Griffith v. Wood

In Griffith v. Wood, 150 W.Va. 678, 149 S.E.2d 205 (1966), the plaintiff, Lakie Griffith, was riding with the defendant, Pauline Wood, in her husband's 1955 Ford pick-up when the door on the right side came open. Griffith fell or was thrown from the vehicle. She sustained injuries and filed a lawsuit contending, inter alia, that the door of the truck was defective. The circuit court directed a verdict in favor of the Woods and the Griffiths appealed. The Court affirmed stating, There is no showing that the door was in any wise defective. The statement that the truck was "kinda tricky" and that the door sometimes rattled on former occasions does not establish a defect in the door; and the evidence that the door came open on previous occasions, the times and conditions of which are not disclosed, without more, also does not show that the door was defective or that the defendants knew or had reason to believe that it was defective at the time of the injury.

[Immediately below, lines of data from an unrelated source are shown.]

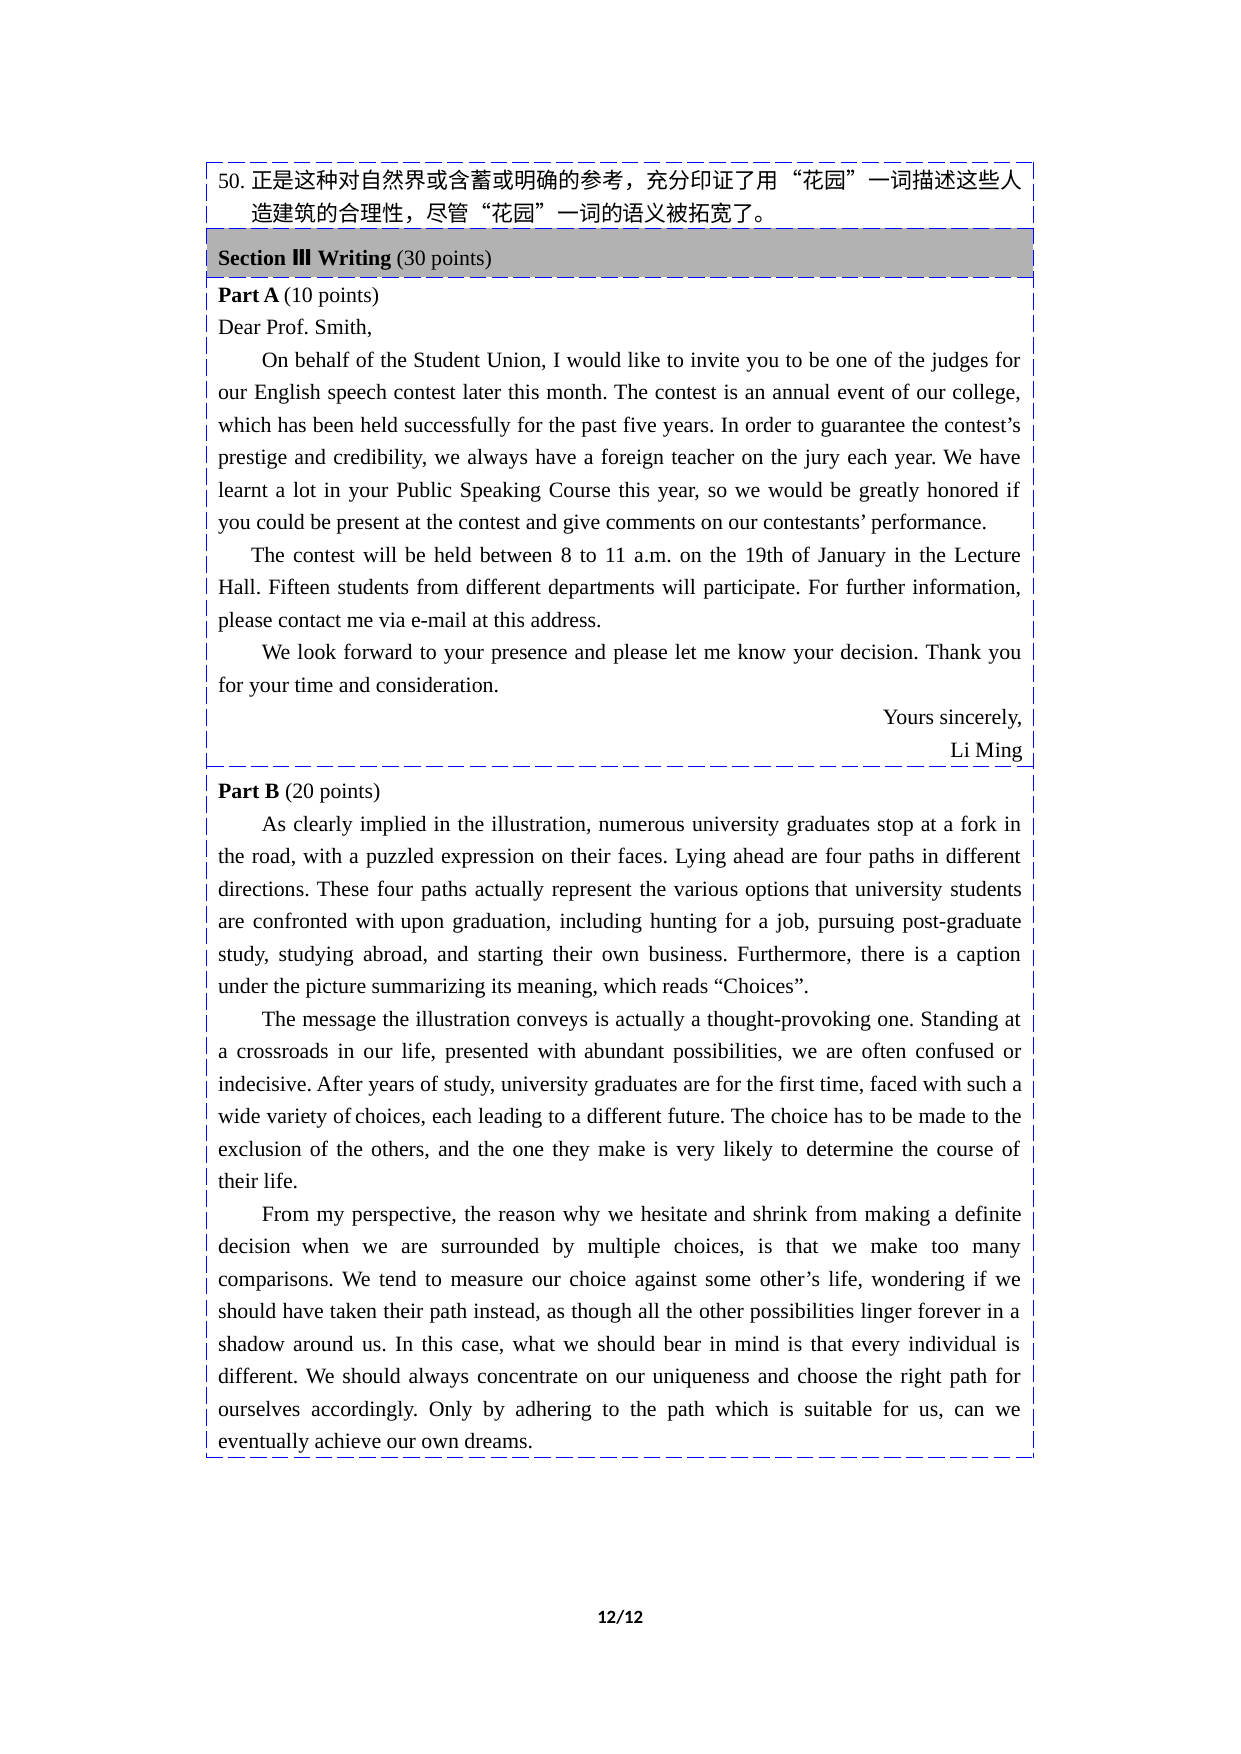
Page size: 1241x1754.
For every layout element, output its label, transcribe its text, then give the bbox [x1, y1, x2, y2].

table_cell Part B (20 points) As clearly implied in the illustration, numerous university graduates stop at a fork in the road, with a puzzled expression on their faces. Lying ahead are four paths in different directions. These four paths actually represent the various options that university students are confronted with upon graduation, including hunting for a job, pursuing post-graduate study, studying abroad, and starting their own business. Furthermore, there is a caption under the picture summarizing its meaning, which reads “Choices”. The message the illustration conveys is actually a thought-provoking one. Standing at a crossroads in our life, presented with abundant possibilities, we are often confused or indecisive. After years of study, university graduates are for the first time, faced with such a wide variety of choices, each leading to a different future. The choice has to be made to the exclusion of the others, and the one they make is very likely to determine the course of their life. From my perspective, the reason why we hesitate and shrink from making a definite decision when we are surrounded by multiple choices, is that we make too many comparisons. We tend to measure our choice against some other’s life, wondering if we should have taken their path instead, as though all the other possibilities linger forever in a shadow around us. In this case, what we should bear in mind is that every individual is different. We should always concentrate on our uniqueness and choose the right path for ourselves accordingly. Only by adhering to the path which is suitable for us, can we eventually achieve our own dreams. [207, 766, 1033, 1457]
table_cell Section Ⅲ Writing (30 points) [207, 228, 1033, 277]
table_cell Part A (10 points) Dear Prof. Smith, On behalf of the Student Union, I would like to invite you to be one of the judges for our English speech contest later this month. The contest is an annual event of our college, which has been held successfully for the past five years. In order to guarantee the contest’s prestige and credibility, we always have a foreign teacher on the jury each year. We have learnt a lot in your Public Speaking Course this year, so we would be greatly honored if you could be present at the contest and give comments on our contestants’ performance. The contest will be held between 8 to 11 a.m. on the 19th of January in the Lecture Hall. Fifteen students from different departments will participate. For further information, please contact me via e-mail at this address. We look forward to your presence and please let me know your decision. Thank you for your time and consideration. Yours sincerely, Li Ming [207, 277, 1033, 766]
table_cell 50. 正是这种对自然界或含蓄或明确的参考，充分印证了用“花园”一词描述这些人造建筑的合理性，尽管“花园”一词的语义被拓宽了。 [207, 162, 1033, 228]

Id., 150 W.Va. at 684, 149 S.E.2d at 210. The Griffith Court reasoned: Negligence to be actionable must be the proximate cause of the injury complained of and must be such as might have been reasonably expected to produce an injury. . . . The driver of the truck in the case at bar had no reason to expect or foresee that, in making the turn at and upon the intersection, the door would come open while she was engaged in making such turn. Id., 150 W.Va. at 686, 149 S.E.2d at 211. The Court subsequently held in Syllabus Point 1 of Griffith that ordinarily the mere occurrence of an accident does not give rise to the presumption of negligence."